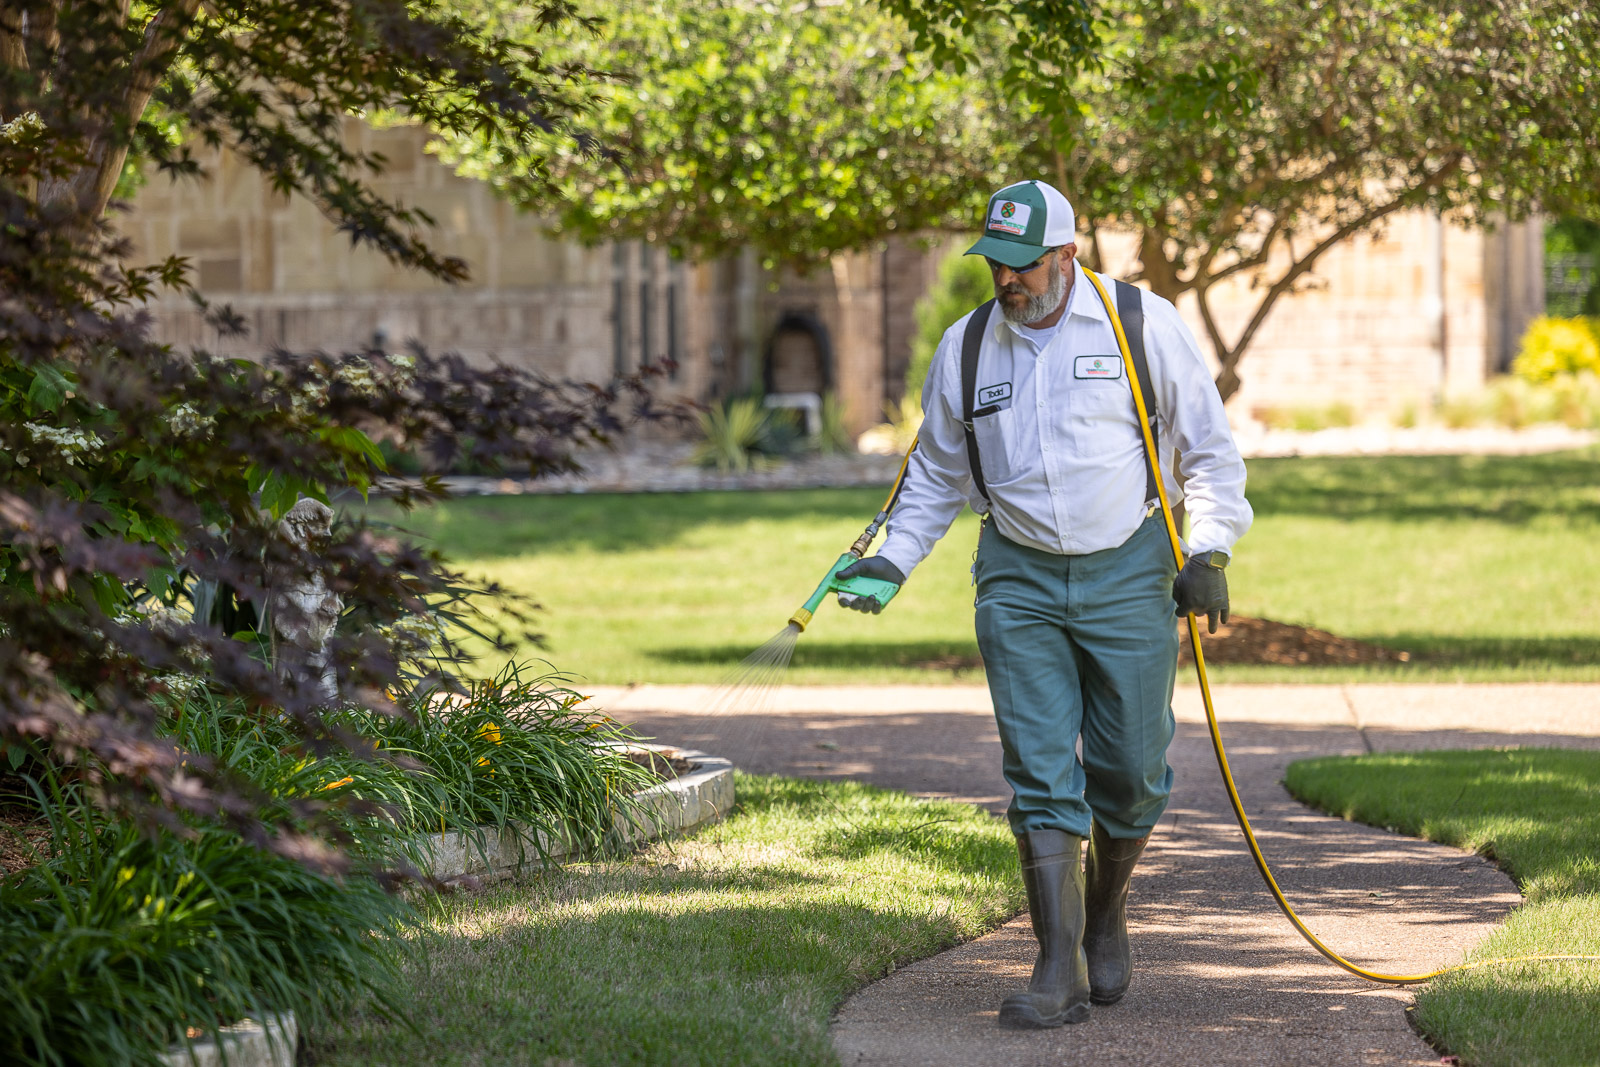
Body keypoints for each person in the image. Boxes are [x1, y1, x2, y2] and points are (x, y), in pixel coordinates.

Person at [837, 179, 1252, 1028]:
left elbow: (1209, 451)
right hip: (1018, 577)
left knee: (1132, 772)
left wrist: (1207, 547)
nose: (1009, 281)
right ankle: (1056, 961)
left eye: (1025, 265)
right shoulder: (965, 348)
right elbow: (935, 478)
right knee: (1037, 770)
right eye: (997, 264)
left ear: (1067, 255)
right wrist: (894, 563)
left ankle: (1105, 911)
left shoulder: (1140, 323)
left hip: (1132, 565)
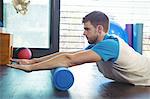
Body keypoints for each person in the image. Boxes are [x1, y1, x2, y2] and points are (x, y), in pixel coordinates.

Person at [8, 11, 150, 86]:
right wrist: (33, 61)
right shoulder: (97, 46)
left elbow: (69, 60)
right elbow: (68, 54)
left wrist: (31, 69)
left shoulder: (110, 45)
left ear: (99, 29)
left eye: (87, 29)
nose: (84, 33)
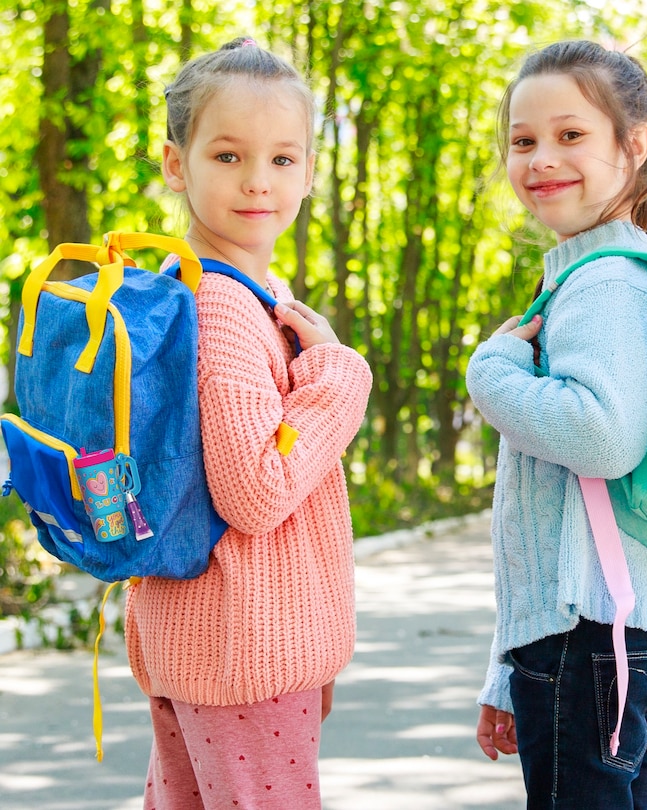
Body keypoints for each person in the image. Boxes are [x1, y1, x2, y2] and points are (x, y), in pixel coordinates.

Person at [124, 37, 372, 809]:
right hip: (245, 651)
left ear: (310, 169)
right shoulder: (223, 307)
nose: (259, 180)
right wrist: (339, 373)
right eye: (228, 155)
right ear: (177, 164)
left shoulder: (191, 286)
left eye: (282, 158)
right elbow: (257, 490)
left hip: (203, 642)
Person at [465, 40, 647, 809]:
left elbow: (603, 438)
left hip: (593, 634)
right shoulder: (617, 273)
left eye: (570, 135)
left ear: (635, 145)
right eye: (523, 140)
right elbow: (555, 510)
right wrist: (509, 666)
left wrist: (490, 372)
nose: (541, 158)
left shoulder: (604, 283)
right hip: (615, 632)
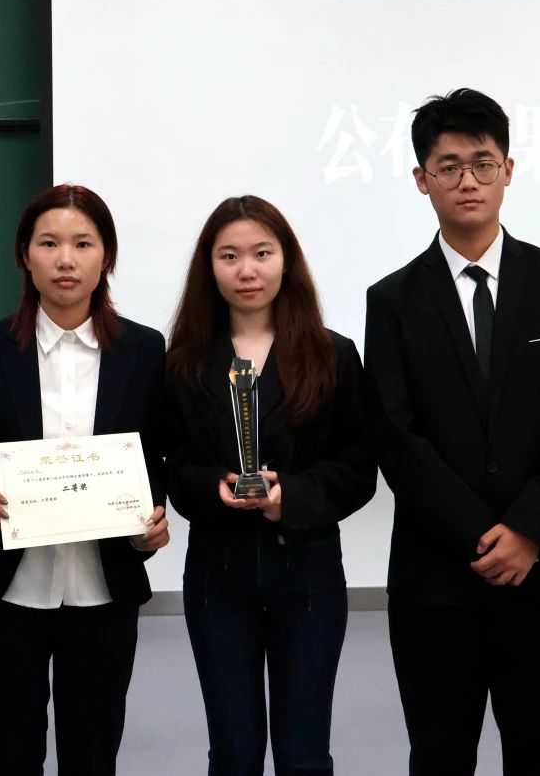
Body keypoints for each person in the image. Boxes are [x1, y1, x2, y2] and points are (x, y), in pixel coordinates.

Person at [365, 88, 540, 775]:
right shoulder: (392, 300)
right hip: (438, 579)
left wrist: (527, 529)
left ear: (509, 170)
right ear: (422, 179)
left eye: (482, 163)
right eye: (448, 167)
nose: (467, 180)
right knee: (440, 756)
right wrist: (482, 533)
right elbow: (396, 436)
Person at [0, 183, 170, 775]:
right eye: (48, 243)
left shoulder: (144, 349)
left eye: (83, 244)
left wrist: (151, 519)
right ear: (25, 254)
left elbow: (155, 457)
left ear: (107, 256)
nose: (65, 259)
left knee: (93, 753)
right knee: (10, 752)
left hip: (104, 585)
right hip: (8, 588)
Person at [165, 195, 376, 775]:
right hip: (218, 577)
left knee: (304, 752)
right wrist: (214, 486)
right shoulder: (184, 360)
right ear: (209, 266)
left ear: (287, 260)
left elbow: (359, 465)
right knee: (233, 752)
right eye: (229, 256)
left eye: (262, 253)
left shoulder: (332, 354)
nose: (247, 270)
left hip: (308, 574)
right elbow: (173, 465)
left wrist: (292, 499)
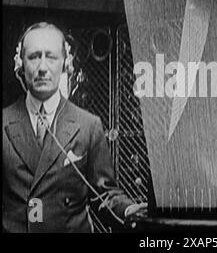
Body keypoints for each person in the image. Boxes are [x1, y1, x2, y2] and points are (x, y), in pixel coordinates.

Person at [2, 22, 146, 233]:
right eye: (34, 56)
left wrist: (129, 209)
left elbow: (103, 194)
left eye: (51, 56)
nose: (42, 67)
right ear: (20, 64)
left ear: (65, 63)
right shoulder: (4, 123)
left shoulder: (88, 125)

----

(EXERCISE): Look above for the line with "nose: (84, 33)" and the line with "left shoulder: (191, 286)", then copy exactly the lines from the first through the second, both kept, with no pictures.

(WORKED SOLUTION):
nose: (84, 33)
Body keypoints for each person in the image. Boxes are [x1, y1, x2, y2] and points are (x, y), in pixel coordinates.

Person at [124, 37, 372, 809]:
right hip: (245, 651)
left ear: (310, 169)
right shoulder: (223, 307)
nose: (259, 180)
right wrist: (339, 373)
right eye: (228, 155)
right ear: (177, 164)
left shoulder: (191, 286)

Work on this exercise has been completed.